The starter was taken into a local electrical shop and the starter was rebuilt. Again, the starter and ring gear did not seem to mesh. At this point he told me his problems and I checked Chrysler of Canada's parts catalogues for the 1960-1964 Valiants. Sure enough, the starters and torque converters on the Canadian Valiants did not change in 1962, as they did in the U.S. We went to a local yard and acquired the starter, solenoid and associated wiring from a 1972 Dart and installed it in his Valiant. The car fired up the first time the key was turned. I bought his direct-drive starter and used it in my Canadian-built 1962 Valiant, which was in need of a new starter.
Also, the starters from the 273/318 V8's can be used in the slant six, for those vehicles with the reduction gear starter. They will not work in the pre-1962 Chrysler products, or in the 1962-1966 Canadian-built slant six models. Beware, too, that the 1966 Barracuda, Belvedere and Coronet were not built in Canada, so they will have the reduction gear starter.
The reduction gear starter was smaller and lighter than the direct-drive starter. Plus, the solenoid is separate from the starter. As Autolite was the source of the direct drive starter prior to the Ford takeover, it is very similar to the Ford starter.

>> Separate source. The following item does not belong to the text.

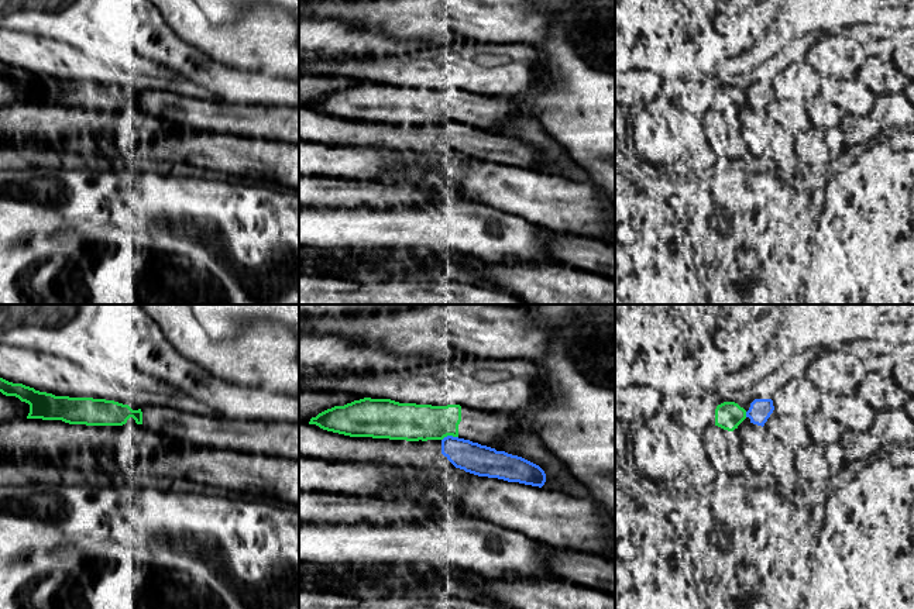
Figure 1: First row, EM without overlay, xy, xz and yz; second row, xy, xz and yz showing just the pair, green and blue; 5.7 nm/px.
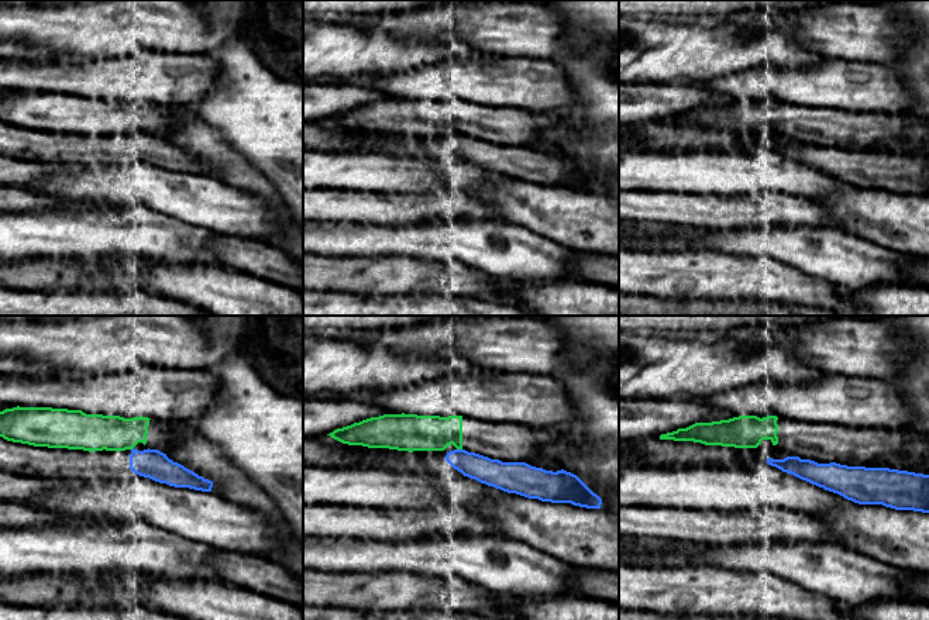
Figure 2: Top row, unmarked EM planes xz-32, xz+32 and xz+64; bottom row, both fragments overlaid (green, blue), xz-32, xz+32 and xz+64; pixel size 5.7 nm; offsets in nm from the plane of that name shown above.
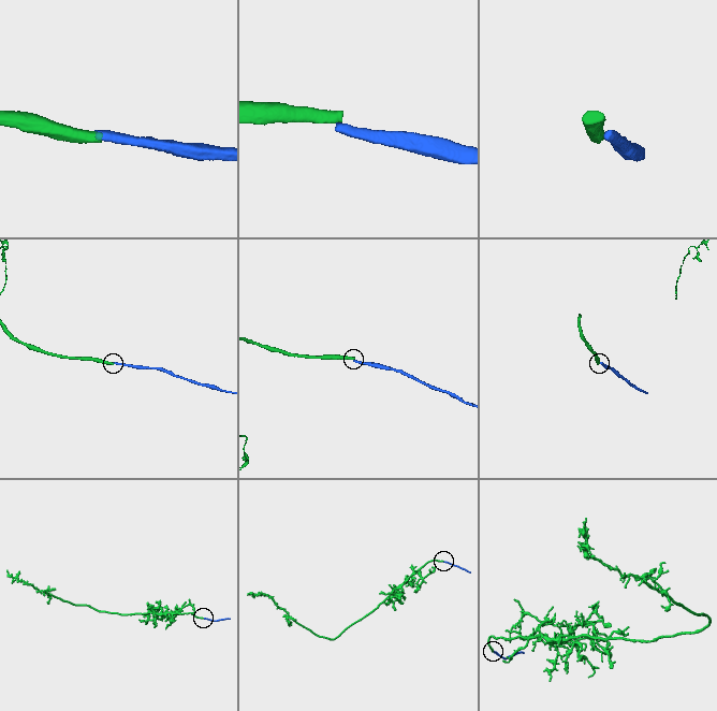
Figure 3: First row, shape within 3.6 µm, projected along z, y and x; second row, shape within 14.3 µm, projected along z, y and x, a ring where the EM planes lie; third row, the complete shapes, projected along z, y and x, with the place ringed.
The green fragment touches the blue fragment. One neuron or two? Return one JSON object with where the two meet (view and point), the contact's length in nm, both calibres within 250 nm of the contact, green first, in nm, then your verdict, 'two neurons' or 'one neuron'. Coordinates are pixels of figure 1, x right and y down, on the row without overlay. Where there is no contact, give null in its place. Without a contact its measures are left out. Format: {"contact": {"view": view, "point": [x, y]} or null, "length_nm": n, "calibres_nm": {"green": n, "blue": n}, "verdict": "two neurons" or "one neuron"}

Solenoids for Autolite/Prestolite starters are becoming hard to find, and apparently the more common Ford solenoid will work on the Chrysler starters.
Hope this helps answer a few questions and solve a few problems.
I use small Nippondenso starter that came out in the early 1990s or late 1980s; these spin the motor much faster than the old reduction gear type. Great for instant starts!!! I have been able to get a few "bad" ones from friends that have got remans for theirs. I just pay the core charge or give them an old style core to take back for the core.
All that ever goes in the Nippondenso units is the contacts inside. They cost less than $10 to buy at a starter repair shop (they are even used in front wheel drive and some Toyotas). Simple to change and you have what mopar sells a "light weight high torque starter$$$$$" for almost nothing. I love theses things! The only drawback is you loose the nnnnnn- no- way nnnnn no way or dowannnnna- go-dowannnna- go sound from the reduction gear style. I have one on almost everything I own.